Gegen den ihr am 15. März 2011 zugestellten Gerichtsbescheid hat sich die Klägerin mit einem Telefax-Brief gewandt, der ihre Unterschrift und als Datum der Abfassung den 15. April 2011 trägt und am 16. April 2011 als Fax bei dem SG Cottbus einging. Mit Schreiben vom 29. April 2011 hat die Berichterstatterin des Senats die Klägerin darauf hingewiesen, dass die Berufung unzulässig sei. Sie habe erst am 16. April 2011, und damit nach Ablauf der Rechtsmittelfrist am 15. April 2011 Berufung eingelegt. Die Kläger hat daraufhin die Sendeberichte ihres Schreibens vom 15. April 2011 eingereicht, wonach die Übermittlung am 16. April 2011 um 0h13 und 0h15 gescheitert und erst um 22h37 gelungen sei. Die geringfügige Verspätung werde für wenig relevant gehalten.
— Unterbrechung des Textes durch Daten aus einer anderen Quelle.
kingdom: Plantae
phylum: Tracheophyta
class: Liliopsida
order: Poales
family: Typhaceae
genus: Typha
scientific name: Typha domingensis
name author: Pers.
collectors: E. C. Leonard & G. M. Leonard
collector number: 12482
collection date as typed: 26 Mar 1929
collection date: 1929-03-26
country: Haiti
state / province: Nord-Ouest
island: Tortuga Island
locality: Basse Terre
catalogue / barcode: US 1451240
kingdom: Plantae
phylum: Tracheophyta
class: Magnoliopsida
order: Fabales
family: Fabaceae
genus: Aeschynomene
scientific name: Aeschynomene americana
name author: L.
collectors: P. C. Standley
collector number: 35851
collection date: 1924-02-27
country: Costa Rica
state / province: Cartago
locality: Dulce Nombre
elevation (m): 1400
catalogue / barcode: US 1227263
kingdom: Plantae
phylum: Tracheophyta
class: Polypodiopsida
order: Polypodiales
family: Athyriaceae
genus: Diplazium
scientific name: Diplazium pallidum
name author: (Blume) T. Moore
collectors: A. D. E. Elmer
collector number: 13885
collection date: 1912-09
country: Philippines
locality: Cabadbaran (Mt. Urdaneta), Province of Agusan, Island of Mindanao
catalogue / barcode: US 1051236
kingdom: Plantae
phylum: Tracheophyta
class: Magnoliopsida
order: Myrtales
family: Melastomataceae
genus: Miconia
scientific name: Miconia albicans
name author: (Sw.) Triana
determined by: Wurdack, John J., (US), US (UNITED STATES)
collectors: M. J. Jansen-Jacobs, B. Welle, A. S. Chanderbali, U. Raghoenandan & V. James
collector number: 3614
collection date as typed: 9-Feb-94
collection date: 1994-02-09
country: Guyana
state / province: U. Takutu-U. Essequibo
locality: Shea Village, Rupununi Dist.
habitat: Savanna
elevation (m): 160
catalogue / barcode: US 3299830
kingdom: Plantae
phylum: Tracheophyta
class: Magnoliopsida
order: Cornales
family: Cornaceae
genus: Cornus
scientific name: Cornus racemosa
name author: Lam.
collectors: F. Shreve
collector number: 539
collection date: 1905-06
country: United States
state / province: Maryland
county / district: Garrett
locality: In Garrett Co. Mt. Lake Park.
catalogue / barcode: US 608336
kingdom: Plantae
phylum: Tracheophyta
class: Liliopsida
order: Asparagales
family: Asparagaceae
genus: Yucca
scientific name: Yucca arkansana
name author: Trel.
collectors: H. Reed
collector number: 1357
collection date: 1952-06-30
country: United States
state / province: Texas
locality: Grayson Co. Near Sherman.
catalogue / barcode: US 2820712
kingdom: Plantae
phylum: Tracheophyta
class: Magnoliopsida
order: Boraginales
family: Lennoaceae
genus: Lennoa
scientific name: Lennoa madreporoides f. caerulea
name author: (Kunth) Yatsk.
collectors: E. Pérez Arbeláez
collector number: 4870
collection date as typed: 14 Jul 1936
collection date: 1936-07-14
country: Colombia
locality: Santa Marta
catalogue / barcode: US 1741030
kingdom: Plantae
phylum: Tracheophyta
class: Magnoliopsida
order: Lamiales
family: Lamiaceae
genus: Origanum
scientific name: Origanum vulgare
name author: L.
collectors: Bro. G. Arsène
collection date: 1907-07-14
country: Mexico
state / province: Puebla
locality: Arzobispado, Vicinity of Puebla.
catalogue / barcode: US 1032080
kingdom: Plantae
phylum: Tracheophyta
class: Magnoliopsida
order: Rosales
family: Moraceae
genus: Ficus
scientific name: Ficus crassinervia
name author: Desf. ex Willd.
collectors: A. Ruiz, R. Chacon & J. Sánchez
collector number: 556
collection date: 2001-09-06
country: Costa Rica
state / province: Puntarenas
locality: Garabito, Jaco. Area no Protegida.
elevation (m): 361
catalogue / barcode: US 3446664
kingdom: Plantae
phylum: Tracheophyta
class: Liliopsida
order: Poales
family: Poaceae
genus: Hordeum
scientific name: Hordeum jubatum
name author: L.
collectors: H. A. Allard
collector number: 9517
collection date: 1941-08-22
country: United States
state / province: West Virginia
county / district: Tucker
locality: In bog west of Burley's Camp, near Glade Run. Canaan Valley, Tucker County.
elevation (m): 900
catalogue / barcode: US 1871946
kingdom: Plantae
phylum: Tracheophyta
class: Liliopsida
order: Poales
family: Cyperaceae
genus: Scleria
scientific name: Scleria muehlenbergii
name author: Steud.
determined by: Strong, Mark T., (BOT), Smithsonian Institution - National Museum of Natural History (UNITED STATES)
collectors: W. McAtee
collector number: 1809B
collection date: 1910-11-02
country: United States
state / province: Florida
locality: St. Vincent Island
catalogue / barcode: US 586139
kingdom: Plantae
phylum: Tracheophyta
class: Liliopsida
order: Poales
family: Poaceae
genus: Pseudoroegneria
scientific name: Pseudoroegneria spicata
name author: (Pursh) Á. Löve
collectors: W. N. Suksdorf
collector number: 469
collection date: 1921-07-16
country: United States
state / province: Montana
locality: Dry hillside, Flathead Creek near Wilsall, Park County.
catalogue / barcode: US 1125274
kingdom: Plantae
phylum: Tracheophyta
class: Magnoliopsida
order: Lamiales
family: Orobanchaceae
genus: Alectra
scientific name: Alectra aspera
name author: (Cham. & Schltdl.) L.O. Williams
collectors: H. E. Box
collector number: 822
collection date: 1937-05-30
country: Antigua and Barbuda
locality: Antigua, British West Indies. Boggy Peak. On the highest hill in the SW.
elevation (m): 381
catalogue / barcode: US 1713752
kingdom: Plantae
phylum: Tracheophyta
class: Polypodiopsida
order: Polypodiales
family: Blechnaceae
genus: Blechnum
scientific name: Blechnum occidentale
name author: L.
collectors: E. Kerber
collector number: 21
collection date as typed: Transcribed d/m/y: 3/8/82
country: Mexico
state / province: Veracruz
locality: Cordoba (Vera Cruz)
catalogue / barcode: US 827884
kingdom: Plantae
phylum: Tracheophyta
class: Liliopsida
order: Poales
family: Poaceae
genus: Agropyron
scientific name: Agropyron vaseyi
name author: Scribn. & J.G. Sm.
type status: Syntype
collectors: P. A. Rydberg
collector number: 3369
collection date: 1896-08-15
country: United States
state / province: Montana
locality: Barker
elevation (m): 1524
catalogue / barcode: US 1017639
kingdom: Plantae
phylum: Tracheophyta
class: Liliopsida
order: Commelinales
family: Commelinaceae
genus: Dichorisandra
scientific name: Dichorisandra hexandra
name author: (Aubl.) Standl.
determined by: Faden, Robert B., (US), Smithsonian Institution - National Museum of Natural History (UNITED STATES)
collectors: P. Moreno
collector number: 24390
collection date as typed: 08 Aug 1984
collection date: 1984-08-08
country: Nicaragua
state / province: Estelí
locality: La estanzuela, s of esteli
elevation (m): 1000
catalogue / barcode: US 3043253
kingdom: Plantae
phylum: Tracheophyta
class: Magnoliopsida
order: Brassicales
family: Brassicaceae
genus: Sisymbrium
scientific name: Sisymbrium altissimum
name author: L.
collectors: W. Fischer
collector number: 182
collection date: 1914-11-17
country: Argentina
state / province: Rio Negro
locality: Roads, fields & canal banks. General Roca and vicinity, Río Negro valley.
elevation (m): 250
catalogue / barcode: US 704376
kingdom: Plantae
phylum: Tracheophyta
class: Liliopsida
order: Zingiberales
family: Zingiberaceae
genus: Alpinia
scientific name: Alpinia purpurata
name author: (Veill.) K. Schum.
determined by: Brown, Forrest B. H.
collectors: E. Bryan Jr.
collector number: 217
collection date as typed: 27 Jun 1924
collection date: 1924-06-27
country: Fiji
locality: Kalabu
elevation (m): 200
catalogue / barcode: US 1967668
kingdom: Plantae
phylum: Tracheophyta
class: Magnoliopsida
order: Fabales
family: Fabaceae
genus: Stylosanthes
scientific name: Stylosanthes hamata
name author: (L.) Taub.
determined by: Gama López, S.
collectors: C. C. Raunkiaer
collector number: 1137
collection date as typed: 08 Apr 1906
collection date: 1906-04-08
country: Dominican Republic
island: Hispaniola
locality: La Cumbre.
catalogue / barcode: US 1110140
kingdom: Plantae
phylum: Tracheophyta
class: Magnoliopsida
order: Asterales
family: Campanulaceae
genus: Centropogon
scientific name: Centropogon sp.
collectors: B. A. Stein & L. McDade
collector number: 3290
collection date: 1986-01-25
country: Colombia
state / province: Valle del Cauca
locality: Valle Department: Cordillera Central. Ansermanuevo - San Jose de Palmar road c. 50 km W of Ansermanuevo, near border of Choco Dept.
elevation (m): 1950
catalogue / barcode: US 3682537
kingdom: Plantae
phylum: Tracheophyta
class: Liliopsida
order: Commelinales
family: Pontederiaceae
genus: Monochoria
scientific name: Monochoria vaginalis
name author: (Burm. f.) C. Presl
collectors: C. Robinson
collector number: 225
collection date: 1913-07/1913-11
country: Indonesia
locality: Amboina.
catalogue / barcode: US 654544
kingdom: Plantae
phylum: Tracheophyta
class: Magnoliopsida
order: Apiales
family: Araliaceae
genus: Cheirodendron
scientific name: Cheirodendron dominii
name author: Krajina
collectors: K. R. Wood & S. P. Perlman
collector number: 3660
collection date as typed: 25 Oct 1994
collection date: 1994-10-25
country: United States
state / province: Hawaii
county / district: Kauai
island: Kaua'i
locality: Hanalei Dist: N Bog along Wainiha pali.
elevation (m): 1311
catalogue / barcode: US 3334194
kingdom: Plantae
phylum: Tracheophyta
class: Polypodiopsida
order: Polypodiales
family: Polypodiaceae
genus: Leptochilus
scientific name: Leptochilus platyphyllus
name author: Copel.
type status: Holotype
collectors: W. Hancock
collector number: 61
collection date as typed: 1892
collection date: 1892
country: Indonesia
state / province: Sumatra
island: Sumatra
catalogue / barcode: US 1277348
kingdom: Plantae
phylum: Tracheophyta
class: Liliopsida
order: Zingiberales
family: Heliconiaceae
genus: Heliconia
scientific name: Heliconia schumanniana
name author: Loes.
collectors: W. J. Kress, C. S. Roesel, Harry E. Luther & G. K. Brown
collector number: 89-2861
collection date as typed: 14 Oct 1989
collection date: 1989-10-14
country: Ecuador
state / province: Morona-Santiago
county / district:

Die Klägerin beantragt sinngemäß,

den Gerichtsbescheid des Sozialgerichts Cottbus vom 15. März 2011 aufzuheben und die Beklagte zu verurteilen, ihr Umzugs- und Fahrtkosten in Höhe von 1.020,33 Euro zu zahlen.

Die Beklagte beantragt,

die Berufung als unzulässig zu verwerfen.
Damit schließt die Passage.